Claudio Ranieri e il Leicester sono a due punti dal vincere matematicamente la Premier League, il campionato di calcio inglese. Un sogno che dunque si sta avverando, una favola di quelle che piacciono raccontare ma che raramente prendono forma. Un sogno reso possibile grazie anche alle pessime prestazioni degli avversari: in primis il Tottenham, fermato in casa al White Hart Lane sull’1-1 dal modesto West Bromwich Albion nel monday night.

Al 33′ una sfortunata autorete di Dawson, sugli sviluppi di un calcio di punizione, porta in vantaggio gli Spurs. E’ lo stesso Craig Dawson, al 28′ della ripresa a siglare il pareggio, di testa, su azione di calcio d’angolo. Questo punto conquistato, però, porta il vantaggio del Leicester capolista sulla seconda in classifica, appunto il Tottenham, a sette punti, quando ormai mancano solo tre giornate alla fine del campionato inglese e di punti a disposizione ce ne sono solo nove.

Una città di 300mila abitanti nel centro geometrico dell’Inghilterra sta sognando un’impresa che in Premier League non si vedeva da oltre 20 anni, da quando il Blackburn divenne l’ultima squadra non appartenente alle cinque sorelle (United, City, Arsenal, Chelsea, Liverpool) a vincere il titolo inglese.
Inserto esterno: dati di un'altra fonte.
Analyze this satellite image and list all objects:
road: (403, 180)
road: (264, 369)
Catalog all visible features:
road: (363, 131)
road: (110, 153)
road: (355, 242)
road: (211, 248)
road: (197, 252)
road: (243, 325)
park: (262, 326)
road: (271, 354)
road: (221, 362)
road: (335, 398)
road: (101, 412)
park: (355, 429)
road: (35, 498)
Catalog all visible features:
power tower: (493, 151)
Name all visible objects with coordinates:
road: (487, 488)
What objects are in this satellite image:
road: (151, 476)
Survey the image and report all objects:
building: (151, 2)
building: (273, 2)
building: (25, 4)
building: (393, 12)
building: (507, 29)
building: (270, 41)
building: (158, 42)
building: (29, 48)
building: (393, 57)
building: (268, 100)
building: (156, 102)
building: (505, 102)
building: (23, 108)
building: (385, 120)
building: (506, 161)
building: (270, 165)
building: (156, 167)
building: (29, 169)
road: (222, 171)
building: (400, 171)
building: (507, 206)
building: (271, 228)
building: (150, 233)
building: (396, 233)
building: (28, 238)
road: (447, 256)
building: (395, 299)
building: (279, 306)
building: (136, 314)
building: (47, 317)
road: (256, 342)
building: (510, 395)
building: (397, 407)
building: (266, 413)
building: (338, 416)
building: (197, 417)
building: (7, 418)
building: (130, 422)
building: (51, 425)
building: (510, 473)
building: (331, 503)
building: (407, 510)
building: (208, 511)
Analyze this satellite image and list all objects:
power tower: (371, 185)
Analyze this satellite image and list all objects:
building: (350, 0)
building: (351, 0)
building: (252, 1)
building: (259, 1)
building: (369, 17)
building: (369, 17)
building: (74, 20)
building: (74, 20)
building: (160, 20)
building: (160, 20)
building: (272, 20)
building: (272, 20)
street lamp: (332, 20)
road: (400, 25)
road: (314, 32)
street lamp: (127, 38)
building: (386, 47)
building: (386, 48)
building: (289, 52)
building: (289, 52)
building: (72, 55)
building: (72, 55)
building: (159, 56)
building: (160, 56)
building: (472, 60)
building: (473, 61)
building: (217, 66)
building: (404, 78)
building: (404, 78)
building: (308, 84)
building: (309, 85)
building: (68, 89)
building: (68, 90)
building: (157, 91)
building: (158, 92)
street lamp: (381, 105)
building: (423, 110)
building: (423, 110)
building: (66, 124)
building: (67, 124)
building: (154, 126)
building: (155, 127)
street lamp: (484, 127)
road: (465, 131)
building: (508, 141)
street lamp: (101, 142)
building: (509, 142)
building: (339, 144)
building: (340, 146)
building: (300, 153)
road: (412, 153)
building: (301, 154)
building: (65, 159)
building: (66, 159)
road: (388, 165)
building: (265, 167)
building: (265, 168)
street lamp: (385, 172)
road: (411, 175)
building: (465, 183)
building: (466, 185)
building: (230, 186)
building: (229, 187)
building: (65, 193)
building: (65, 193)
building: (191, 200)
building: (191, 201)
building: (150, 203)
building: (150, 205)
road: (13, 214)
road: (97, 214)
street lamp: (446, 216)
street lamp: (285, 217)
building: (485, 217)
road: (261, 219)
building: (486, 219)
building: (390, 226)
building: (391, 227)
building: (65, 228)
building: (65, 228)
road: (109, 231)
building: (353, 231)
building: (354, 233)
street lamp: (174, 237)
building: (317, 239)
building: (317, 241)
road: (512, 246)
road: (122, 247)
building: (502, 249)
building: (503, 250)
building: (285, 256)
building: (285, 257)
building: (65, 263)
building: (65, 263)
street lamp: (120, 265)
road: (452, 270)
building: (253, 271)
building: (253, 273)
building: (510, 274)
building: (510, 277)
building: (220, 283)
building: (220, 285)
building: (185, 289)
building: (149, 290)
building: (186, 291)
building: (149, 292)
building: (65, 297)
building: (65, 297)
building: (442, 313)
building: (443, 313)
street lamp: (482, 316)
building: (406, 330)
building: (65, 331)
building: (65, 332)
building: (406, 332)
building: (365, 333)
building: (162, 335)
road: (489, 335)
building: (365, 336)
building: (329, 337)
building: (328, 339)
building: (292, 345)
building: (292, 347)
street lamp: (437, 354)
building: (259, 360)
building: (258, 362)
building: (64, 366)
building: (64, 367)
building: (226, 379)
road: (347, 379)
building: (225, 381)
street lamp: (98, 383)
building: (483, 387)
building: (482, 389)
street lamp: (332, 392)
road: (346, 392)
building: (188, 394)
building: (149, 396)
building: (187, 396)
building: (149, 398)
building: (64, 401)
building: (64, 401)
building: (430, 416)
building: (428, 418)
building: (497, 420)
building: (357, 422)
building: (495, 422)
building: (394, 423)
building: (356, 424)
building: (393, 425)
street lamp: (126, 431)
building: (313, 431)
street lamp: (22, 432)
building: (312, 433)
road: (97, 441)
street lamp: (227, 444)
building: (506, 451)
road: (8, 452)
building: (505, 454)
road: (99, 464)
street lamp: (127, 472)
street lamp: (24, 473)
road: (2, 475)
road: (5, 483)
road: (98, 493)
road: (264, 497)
Solo che quel Blackburn aveva un certo Alan Shearer a trascinarlo di peso, insieme ai suoi 34 gol, mentre il Leicester che sta stravolgendo le regole non scritte del campionato più ricco del mondo non ha alcun fuoriclasse in campo.

Anche se ne ha uno in panchina: Claudio Ranieri da Testaccio, romano gentiluomo che a 64 anni, proprio nella stagione della caduta del suo arcinemico José Mourinho, sta portando a conclusione un’opera che vale una vita. Miracoli sportivi agevolati da eventi straordinari concomitanti. Come il mitico Verona di Bagnoli, che nel 1984-85 riuscì a infilarsi tra gli squadroni distratti e incompiuti della grande Serie A degli anni Ottanta e a vincere il più imprevedibile degli scudetti degli ultimi 40 anni, il Leicester sta approfittando delle contemporanee miserie che hanno afflitto le tradizionali superfavorite: Chelsea e Manchester City a fine ciclo, United invischiato nella pessima gestione Van Gaal, Liverpool mediocre e non risollevato da Klopp, e Arsenal solita piacevole incompiuta.